In 2009 G20 nations met to name and shame tax havens that did not comply with international standards of transparency. The sanctions and action plan were flimsy at best, yet Chinese premier Hu Jintao managed to persuade his French counterpart, Nicolas Sarkozy, to exempt China’s autonomous Special Administrative Regions (SARs) from the blacklist. Since then, companies have flocked to the Asian banking hub in order to escape tax obligations at home.

The Tax Justice Network, a British NGO which opposes tax loopholes and campaigns for a level playing field, ranked the territory towards the top of its secrecy scale with a score of 73 out of a potential 100. In its ‘Mapping Financial Secrecy’ investigation, it reported that the SAR must do more to “deter illicit financial flows… originating from tax evasion, aggressive tax avoidance practices, corrupt practices and criminal activities”.
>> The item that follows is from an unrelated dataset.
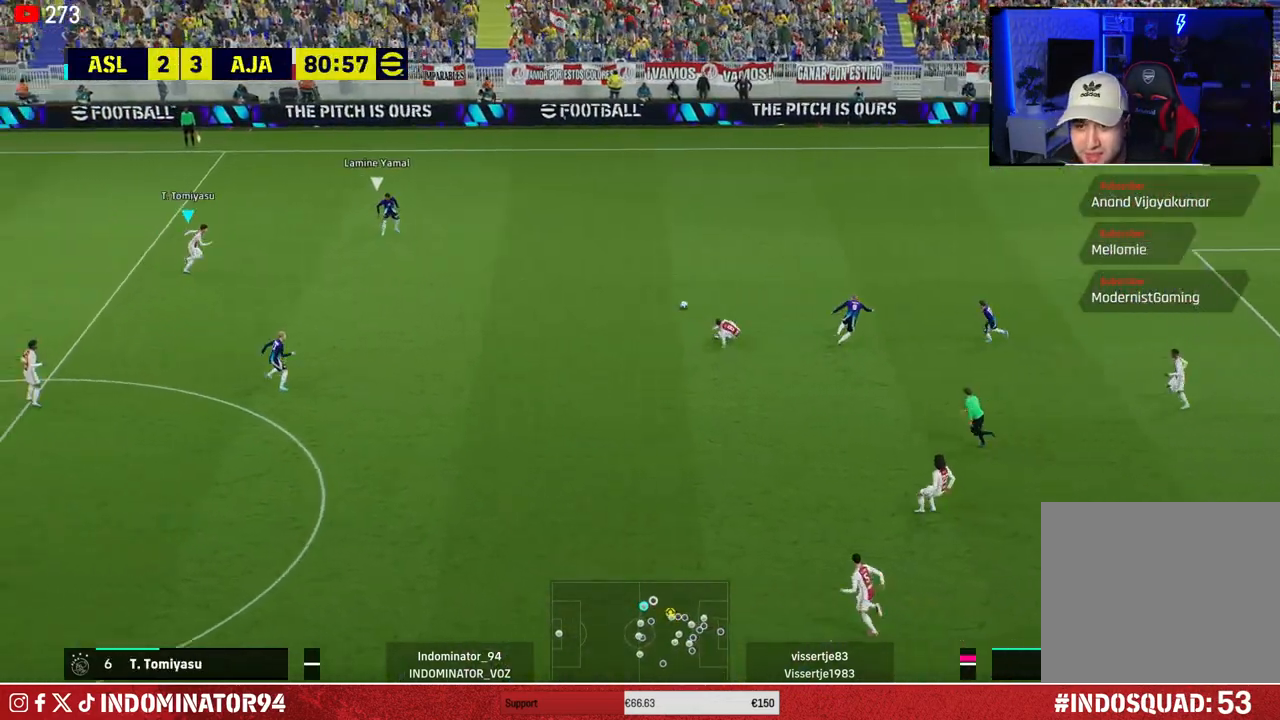
{"buttons": ["R1"], "left_stick": "down", "right_stick": "center", "events": [[67, "left_stick", "down-right"], [250, "left_stick", "down"]]}
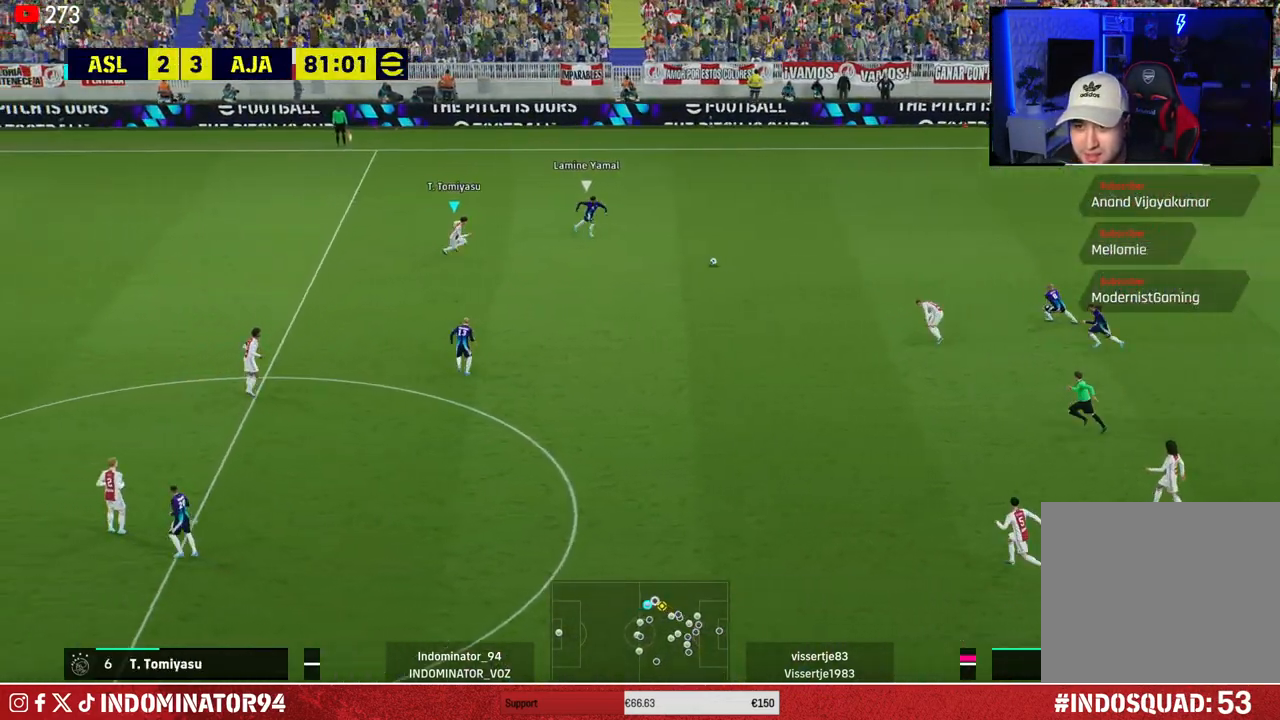
{"buttons": ["CROSS"], "left_stick": "right", "right_stick": "center", "events": [[17, "R1", "up"], [117, "CROSS", "down"], [383, "left_stick", "down-right"], [500, "left_stick", "right"]]}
Hong Kong remains a microcosm for the problems highlighted by the wider ‘Occupy’ movement. Against a backdrop of an ever-widening poverty gap, there has been little by way of reform or new regulation against the sector responsible for the meltdown. The city is almost solely reliant on the financial industry, and – although it has fared better than most since the 2008 crash – the rich have continued to grow wealthier and the poor have become further impoverished. If it is true, as analysts predict, that the world now stands on another precipice overlooking a second deep recession, the movement will undoubtedly be galvanised both here and abroad. At least for the poor of Hong Kong, the hope which this new wave of resistance offers could not be more well-timed.